> [Document excerpt]:
_ _ _ _ _ _ _

# Rearend gear ration change



## sdgoat (Oct 17, 2005)

If I install different gears for the rearend, I am assuming that I need to reconfigure the computer in order to display the correct speed? Is this something that the Predator programmers can accomplish?

Thanks!


----------



## Guest (Oct 28, 2005)

Pretty sure they can, and I think your one of the first people to mention this, but not sure. What ratio you going to? 373, 410, 513? lol


----------



## sdgoat (Oct 17, 2005)

I was thinking 3.91s. Opinions?


----------



## GTODEALER (Jan 7, 2005)

sdgoat said:


> I was thinking 3.91s. Opinions?


It will compliment your 6 speed very well! I plan on this very soon! :cheers


----------



## Guest (Oct 28, 2005)

Actually, a 4.10 gear would work even better! Those tall 5th and 6th gears work wonders for higher ratio gears....


----------



## derf (Aug 3, 2004)

big_mike said:


> Actually, a 4.10 gear would work even better! Those tall 5th and 6th gears work wonders for higher ratio gears....


They would work well. But they're not available yet.


----------



## sdgoat (Oct 17, 2005)

According to http://www.difftechnics.com.au/gto.html, Difftechnics is opening a U.S. distribution center soon!


----------



## GTODEALER (Jan 7, 2005)

derf said:


> They would work well. But they're not available yet.


Yep.....


----------



## Guest (Oct 28, 2005)

This may be an off question but, isnt the rear in the goat the same as the C5 ???


----------



## GasTiresandOil (Aug 2, 2004)

_ _ _ _ _ _ _

Extracted page text data:
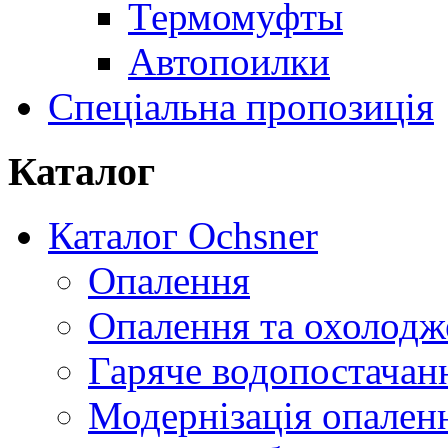
Термомуфты
Автопоилки
Спеціальна пропозиція
Каталог
Каталог Ochsner
Опалення
Опалення та охолодж
Гаряче водопостачан
Модернізація опален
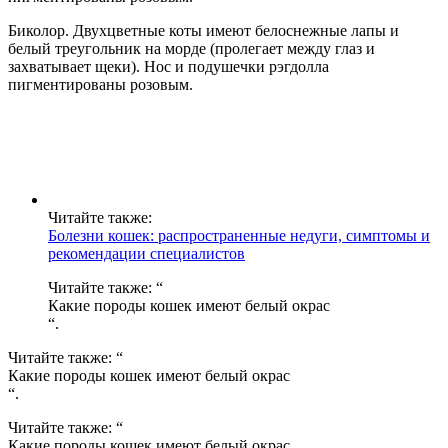
Биколор. Двухцветные коты имеют белоснежные лапы и
белый треугольник на морде (пролегает между глаз и
захватывает щеки). Нос и подушечки рэгдолла
пигментированы розовым.
Читайте также:
Болезни кошек: распространенные недуги, симптомы и
рекомендации специалистов
Читайте также: “
Какие породы кошек имеют белый окрас
“.
Читайте также: “
Какие породы кошек имеют белый окрас
“.
Читайте также: “
Какие породы кошек имеют белый окрас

_ _ _ _ _ _ _

> [Using the information]:
- 1) Copy word for word the stretch of the forum thread on rear-end gear ratios from "# Rearend gear" through "programmers can accomplish?".
- 2) Repeat verbatim the stretch of the records from their start through the line containing "Модернізація опален", including both ends. Leave the pictures out of your answer.
The forum thread and the records have no connection to each other.

> [Solutions below]:
- 1)
# Rearend gear ration change



## sdgoat (Oct 17, 2005)

If I install different gears for the rearend, I am assuming that I need to reconfigure the computer in order to display the correct speed? Is this something that the Predator programmers can accomplish?

- 2)
Термомуфты
Автопоилки
Спеціальна пропозиція
Каталог
Каталог Ochsner
Опалення
Опалення та охолодж
Гаряче водопостачан
Модернізація опален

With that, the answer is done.